Infostealer-driven session hijacking allows attackers to access corporate SaaS platforms, cloud consoles, and internal applications as authenticated users, bypassing MFA and leaving limited forensic evidence, which translates directly into data breach exposure, operational disruption, and regulatory liability. For organizations in financial services, healthcare, or any sector with federated identity tied to sensitive data, a single stolen session cookie can be the entry point for a material breach.
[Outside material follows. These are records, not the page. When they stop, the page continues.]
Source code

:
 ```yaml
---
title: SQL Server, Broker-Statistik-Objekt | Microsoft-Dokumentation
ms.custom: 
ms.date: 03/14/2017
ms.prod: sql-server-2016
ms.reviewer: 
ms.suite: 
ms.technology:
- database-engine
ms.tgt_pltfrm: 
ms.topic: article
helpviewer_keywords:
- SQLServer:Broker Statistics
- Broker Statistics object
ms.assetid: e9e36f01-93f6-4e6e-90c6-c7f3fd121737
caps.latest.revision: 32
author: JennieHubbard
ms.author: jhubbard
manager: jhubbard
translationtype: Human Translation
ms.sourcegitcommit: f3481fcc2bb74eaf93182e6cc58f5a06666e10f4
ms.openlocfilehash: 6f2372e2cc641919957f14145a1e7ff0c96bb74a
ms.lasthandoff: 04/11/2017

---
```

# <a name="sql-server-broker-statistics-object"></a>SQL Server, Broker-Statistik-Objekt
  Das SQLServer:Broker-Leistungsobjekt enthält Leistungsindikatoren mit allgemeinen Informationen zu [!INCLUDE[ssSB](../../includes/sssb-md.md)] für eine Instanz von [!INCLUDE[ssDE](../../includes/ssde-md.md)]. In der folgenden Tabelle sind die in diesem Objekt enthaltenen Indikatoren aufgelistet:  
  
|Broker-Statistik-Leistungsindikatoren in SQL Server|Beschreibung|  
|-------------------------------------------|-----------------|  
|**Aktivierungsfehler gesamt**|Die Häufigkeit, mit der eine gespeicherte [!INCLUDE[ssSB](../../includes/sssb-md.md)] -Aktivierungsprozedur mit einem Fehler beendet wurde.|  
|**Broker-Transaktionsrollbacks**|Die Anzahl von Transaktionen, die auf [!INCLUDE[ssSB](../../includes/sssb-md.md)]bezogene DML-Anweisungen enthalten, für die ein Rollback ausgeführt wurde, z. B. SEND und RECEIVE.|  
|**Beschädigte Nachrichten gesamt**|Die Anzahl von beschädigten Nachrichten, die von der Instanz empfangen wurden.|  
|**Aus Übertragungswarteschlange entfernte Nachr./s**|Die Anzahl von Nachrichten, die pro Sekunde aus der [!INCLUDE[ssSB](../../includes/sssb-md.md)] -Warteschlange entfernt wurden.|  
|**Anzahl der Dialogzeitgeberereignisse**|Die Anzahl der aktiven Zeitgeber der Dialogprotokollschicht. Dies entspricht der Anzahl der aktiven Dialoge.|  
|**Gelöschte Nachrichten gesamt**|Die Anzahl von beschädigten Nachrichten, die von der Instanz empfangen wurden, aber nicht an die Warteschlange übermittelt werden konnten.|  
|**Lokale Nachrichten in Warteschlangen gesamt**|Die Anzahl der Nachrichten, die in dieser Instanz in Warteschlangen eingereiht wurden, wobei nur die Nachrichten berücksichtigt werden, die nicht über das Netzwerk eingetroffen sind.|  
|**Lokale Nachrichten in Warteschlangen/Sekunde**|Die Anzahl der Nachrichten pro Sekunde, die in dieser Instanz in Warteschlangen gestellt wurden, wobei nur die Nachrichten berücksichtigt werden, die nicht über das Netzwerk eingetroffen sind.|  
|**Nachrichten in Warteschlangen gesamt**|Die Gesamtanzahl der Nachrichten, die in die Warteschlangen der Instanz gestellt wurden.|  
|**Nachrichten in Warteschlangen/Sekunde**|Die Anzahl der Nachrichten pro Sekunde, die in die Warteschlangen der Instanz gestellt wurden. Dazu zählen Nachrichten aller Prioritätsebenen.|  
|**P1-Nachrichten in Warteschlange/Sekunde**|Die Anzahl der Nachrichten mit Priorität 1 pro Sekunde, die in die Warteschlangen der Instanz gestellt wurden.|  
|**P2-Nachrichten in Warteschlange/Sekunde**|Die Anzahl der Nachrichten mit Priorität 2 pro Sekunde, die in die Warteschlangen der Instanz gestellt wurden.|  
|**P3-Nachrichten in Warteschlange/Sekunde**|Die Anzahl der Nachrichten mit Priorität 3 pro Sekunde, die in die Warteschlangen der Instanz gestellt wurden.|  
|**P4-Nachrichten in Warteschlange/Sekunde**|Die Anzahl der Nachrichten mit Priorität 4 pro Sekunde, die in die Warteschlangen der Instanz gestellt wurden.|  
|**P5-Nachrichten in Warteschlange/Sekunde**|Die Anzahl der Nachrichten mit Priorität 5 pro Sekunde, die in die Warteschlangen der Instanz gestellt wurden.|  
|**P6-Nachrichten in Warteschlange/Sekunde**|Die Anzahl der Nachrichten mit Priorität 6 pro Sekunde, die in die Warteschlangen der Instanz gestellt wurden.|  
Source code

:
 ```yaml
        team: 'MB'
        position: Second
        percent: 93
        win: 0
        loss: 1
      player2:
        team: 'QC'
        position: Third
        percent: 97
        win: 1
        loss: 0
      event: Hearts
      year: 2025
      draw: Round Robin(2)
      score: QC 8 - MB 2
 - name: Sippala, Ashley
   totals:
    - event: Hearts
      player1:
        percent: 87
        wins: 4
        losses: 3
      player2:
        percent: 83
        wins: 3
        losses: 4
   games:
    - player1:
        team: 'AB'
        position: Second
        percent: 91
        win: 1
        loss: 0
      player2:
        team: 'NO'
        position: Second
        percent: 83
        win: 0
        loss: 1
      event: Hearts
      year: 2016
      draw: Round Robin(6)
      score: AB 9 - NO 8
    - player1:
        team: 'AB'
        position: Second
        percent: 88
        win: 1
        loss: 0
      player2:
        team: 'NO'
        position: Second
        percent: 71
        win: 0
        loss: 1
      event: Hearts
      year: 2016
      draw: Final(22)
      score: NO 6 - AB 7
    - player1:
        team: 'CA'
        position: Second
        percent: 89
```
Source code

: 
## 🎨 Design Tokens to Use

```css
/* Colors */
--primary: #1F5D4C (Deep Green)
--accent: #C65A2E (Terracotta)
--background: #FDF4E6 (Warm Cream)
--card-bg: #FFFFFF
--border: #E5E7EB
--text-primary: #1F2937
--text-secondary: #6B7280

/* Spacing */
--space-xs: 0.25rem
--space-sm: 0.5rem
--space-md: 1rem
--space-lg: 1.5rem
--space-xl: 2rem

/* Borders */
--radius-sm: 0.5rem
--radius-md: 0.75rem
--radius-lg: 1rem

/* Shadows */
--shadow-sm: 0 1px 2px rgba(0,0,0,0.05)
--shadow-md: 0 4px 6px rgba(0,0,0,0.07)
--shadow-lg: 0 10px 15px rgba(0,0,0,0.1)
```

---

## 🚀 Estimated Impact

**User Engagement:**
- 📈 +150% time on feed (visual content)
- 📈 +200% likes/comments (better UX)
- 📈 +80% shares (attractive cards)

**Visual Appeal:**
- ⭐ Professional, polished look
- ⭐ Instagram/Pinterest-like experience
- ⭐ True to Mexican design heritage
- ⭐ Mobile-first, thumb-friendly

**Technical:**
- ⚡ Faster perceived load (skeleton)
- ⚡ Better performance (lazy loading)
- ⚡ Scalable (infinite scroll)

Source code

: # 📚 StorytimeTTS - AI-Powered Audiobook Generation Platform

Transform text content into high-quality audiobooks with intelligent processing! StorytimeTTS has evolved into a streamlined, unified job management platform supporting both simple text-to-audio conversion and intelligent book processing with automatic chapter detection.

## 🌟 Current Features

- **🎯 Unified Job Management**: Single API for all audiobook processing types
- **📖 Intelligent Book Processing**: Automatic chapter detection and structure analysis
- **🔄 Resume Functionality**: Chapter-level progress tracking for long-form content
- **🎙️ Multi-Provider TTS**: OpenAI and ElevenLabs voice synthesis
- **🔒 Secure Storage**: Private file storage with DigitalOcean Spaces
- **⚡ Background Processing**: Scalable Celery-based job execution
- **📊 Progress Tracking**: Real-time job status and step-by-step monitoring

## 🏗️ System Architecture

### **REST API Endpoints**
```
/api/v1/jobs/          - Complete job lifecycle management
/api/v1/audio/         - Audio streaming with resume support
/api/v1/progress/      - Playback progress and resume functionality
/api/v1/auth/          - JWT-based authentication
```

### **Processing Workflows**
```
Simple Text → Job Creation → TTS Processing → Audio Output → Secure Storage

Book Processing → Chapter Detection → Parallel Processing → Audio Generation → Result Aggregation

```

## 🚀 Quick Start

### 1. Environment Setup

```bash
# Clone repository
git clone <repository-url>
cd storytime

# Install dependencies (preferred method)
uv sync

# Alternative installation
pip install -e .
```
DBSC represents a meaningful long-term mitigation, but the window between awareness and full IdP adoption is an active risk period that demands compensating controls.
You Are Affected If
Your organization uses Google Chrome as the primary enterprise browser on Windows endpoints
Your identity provider (Okta, Microsoft Entra ID, or similar) has not yet implemented DBSC server-side support
Your enterprise device fleet includes systems without TPM 2.0 hardware, which cannot participate in DBSC binding
Your environment relies on long-lived session cookies for SaaS or internal web application access without short re-authentication intervals
Your threat model includes infostealer malware families such as LummaC2, which actively target browser credential and session token stores
Board Talking Points
Google has introduced a hardware-based protection in Chrome 146 that makes stolen login session tokens useless to attackers, directly countering the infostealer malware technique responsible for a growing share of enterprise breaches.
Security teams should audit whether our identity providers support this new standard and prioritize adoption once available, targeting full deployment within one to two browser release cycles.
Without this protection in place, stolen session cookies from a single infected endpoint can grant attackers full authenticated access to corporate systems, bypassing multi-factor authentication entirely.